DAPHNE, WITH HER head tied up in Mary Poppins’ bandanna handkerchief, was in bed with earache.
“What does it feel like?” Michael wanted to know.
“Like guns going off inside my head,” said Daphne.
“Cannons?”
“No, pop-guns.”
“Oh,” said Michael. And he almost wished he could have earache, too. It sounded so exciting.
“Shall I tell you a story out of one of the books?” said Michael, going to the bookshelf.
“No. I just couldn’t bear it,” said Daphne, holding her ear with her hand.
“Well, shall I sit at the window and tell you what is happening outside?”
“Yes, do,” said Daphne.
So Michael sat all the afternoon on the window seat telling her everything that occurred in the Lane. And sometimes his accounts were very dull and sometimes very exciting.
“There’s Admiral Boom!” he said once. “He has come out of his gate and is hurrying down the Lane. Here he comes. His nose is redder than ever and he’s wearing a top hat. Now he is passing Next Door—”
“Is he saying ‘Blast my gizzard!’?” enquired Daphne.
“I can’t hear. I expect so. There’s Miss Lark’s second housemaid in Miss Lark’s garden.
And Robertson Ay is in our garden, sweeping up the leaves and looking at her over the fence. He is sitting down now, having a rest.”
“He has a weak heart,” said Daphne.
“How do you know?”
“He told me. He said his doctor said he was to do as little as possible. And I heard Daddy say if Robertson Ay does what his doctor told him to he’ll sack him. Oh, how it bangs and bangs!” said Daphne, clutching her ear again.
“Hulloh!” said Michael excitedly from the window.
“What is it?” cried Daphne, sitting up. “Do tell me.”
“A very extraordinary thing. There’s a cow down in the Lane,” said Michael, jumping up and down on the window seat.
“A cow? A real cow – right in the middle of a town? How funny! Mary Poppins,” said Daphne, “there’s a cow in the Lane, Michael says.”
“Yes, and it’s walking very slowly, putting its head over every gate and looking round as though it had lost something.”
“I wish I could see it,” said Daphne mournfully.
“Look!” said Michael, pointing downwards as Mary Poppins came to the window. “A cow. Isn’t that funny?”
Mary Poppins gave a quick, sharp glance down into the Lane.
She started with surprise.
“Certainly not,” she said, turning to Daphne and Michael. “It’s not funny at all. I know that cow.

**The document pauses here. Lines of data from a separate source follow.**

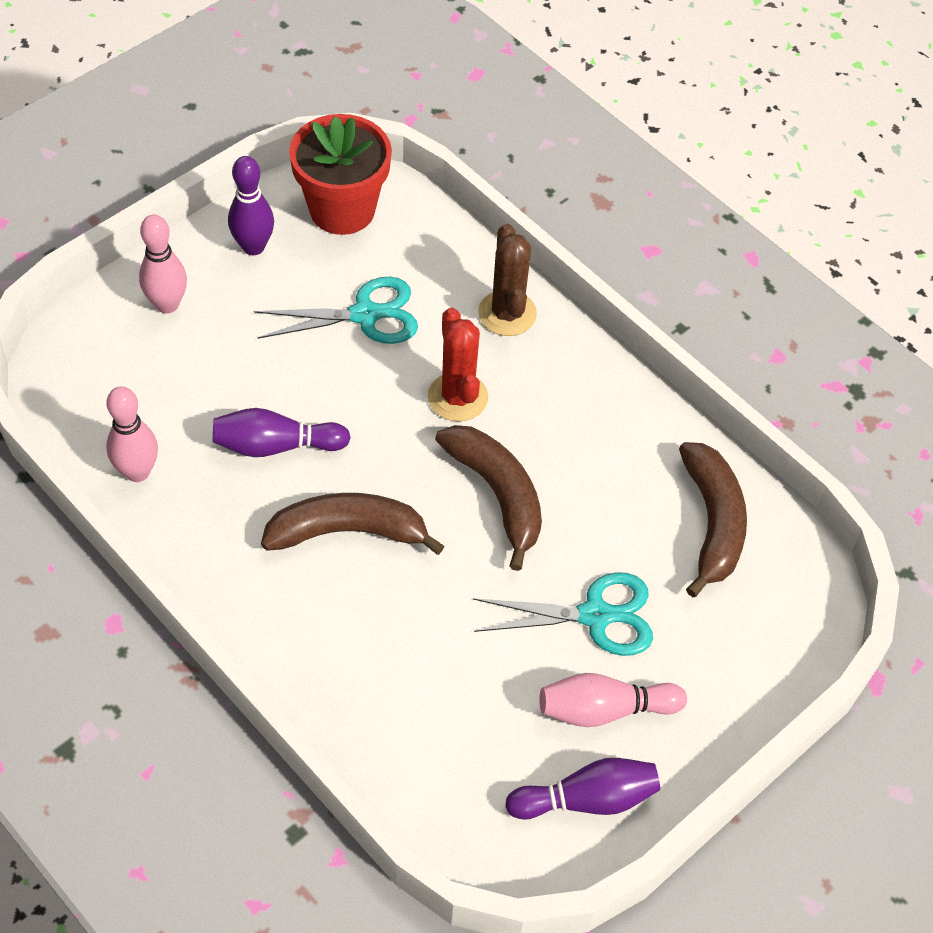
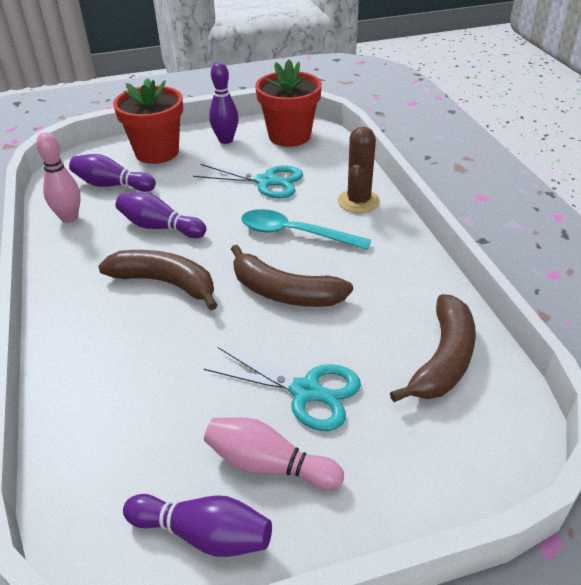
camera: 30 degrees right, 15 degrees down
(150, 392) = (112, 185): none -> purple bowling pin
(167, 304) = (157, 152): pink bowling pin -> red flower pot
(457, 397) = (295, 233): red cactus -> turquoise spoon
(498, 495) = (284, 292): brown banana -> brown banana turned 120 degrees clockwise

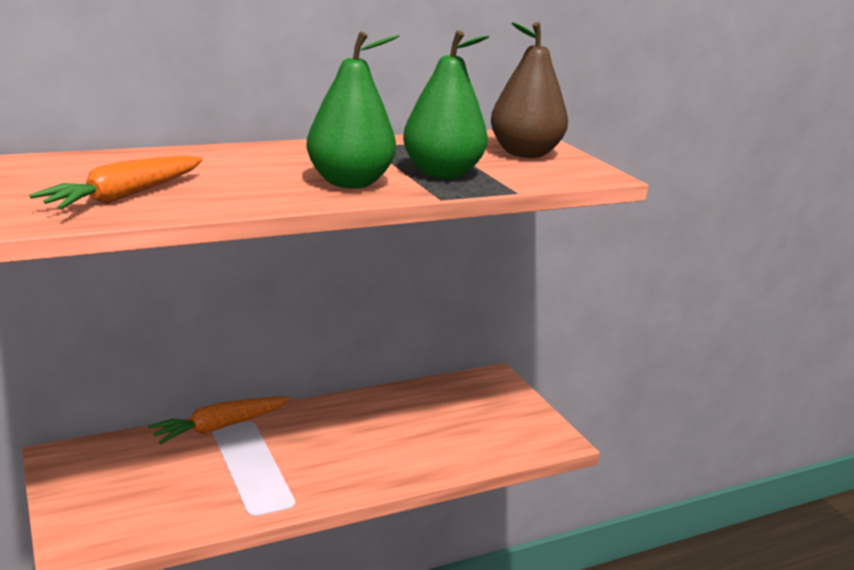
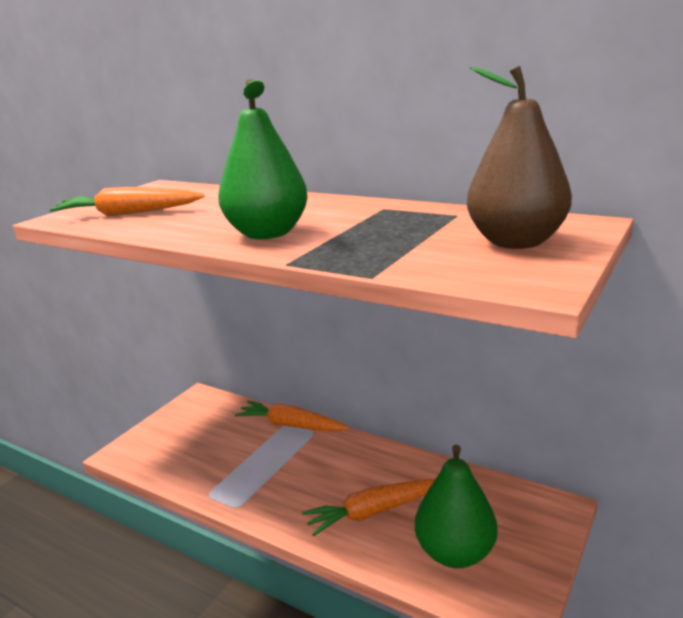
camera: 60 degrees right, 0 degrees up
(400, 443) = (373, 512): none -> orange carrot
(442, 173) = (362, 243): green pear -> green pear (455, 553)

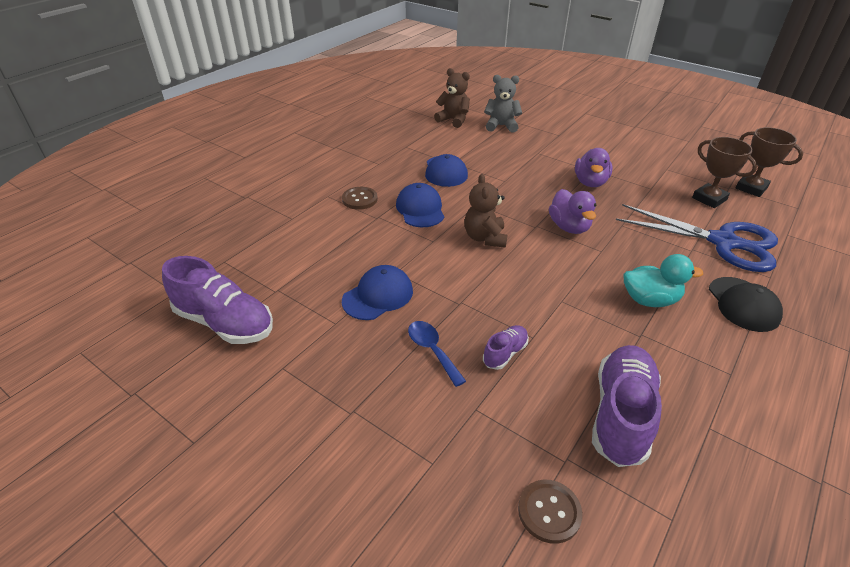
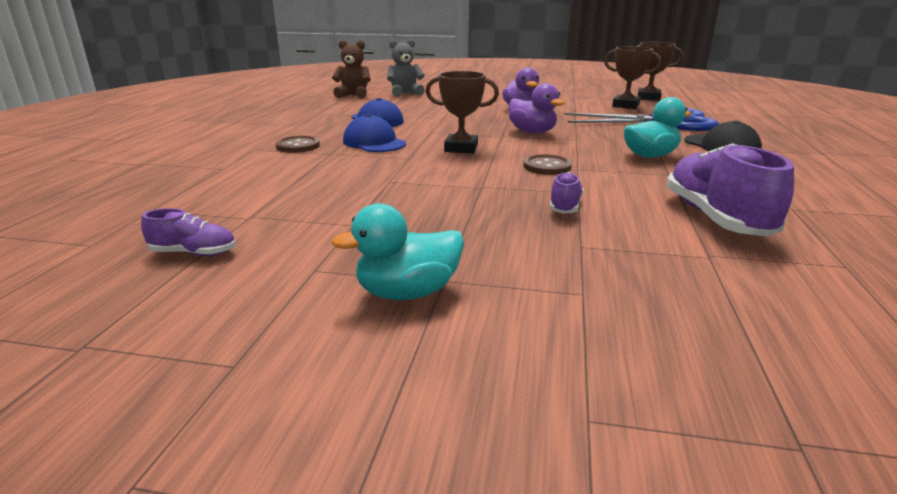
camera: 25 degrees left, 15 degrees down
(225, 323) = (194, 253): purple shoe -> purple shoe, size x0.50
(322, 415) = (407, 292): none -> turquoise duck
(378, 296) = (385, 198): blue cap -> none
(432, 350) = (488, 219): blue spoon -> none
(485, 238) = (461, 148): brown teddy bear -> brown trophy
(549, 512) = (741, 292): brown button -> brown button (547, 166)

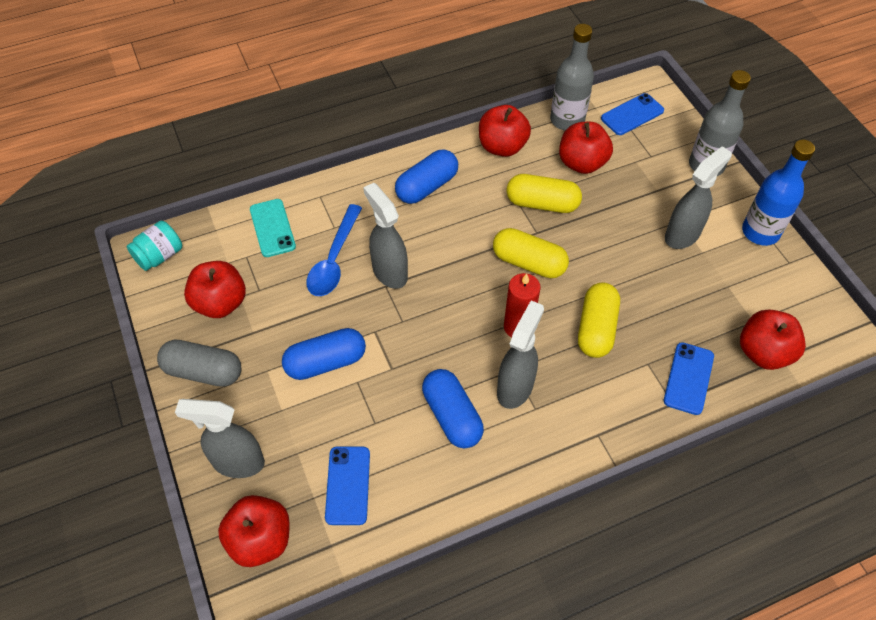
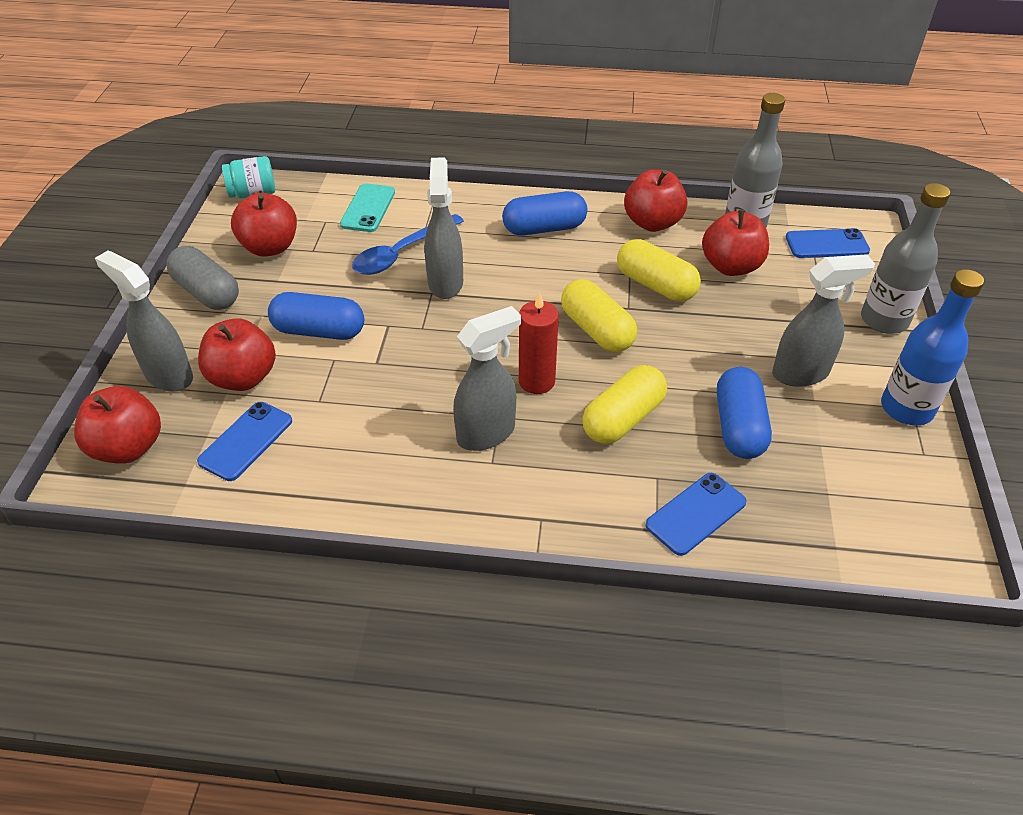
camera: 30 degrees right, 10 degrees down
(452, 416) = (399, 429): blue capsule -> blue capsule (739, 427)
(763, 352) = (816, 530): red apple -> red apple (243, 378)

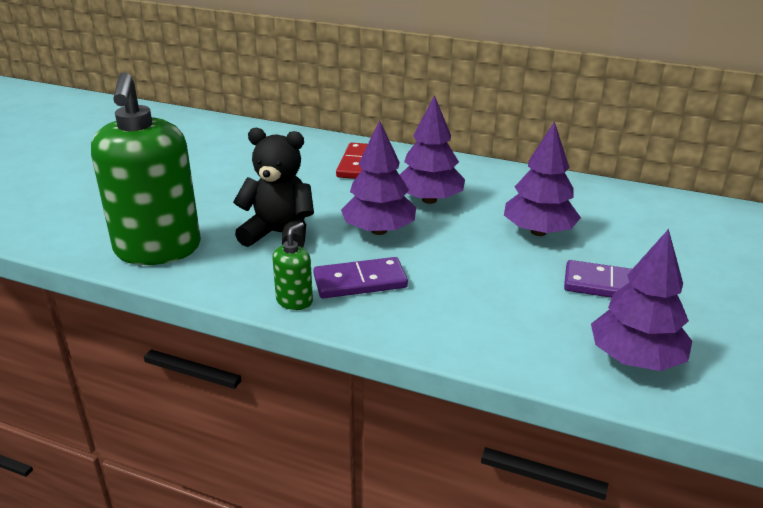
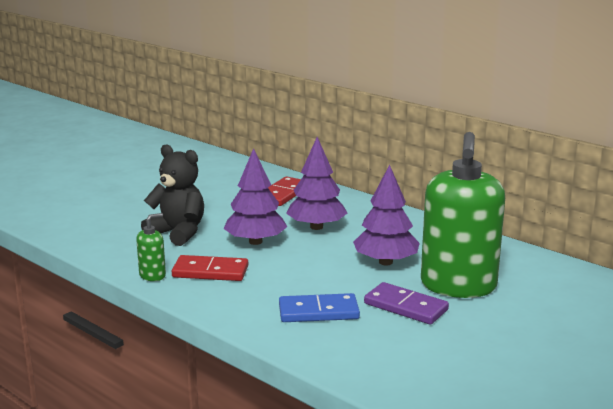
camera: 20 degrees right, 10 degrees down
(158, 249) = (84, 229): green soap dispenser -> green soap dispenser (458, 286)
(360, 282) = (210, 272): purple domino -> red domino
(527, 313) = (318, 312): none -> blue domino
(635, 359) = (373, 354): purple tree -> none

She was a great friend of my Mother’s and I’ll thank you to speak politely to her.”
She smoothed her apron and looked at them both very severely.
“Have you known her long?” enquired Michael gently, hoping that if he was particularly polite he would hear something more about the cow.
“Since before she saw the King,” said Mary Poppins.
“And when was that?” asked Daphne, in a soft encouraging voice.
Mary Poppins stared into space, her eyes fixed upon something that they could not see.
Daphne and Michael held their breath, waiting.
“It was long ago,” said Mary Poppins, in a brooding story-telling voice.
She paused, as though she were remembering events that happened hundreds of years before that time.
Then she went on dreamily, still gazing into the middle of the room, but without seeing anything.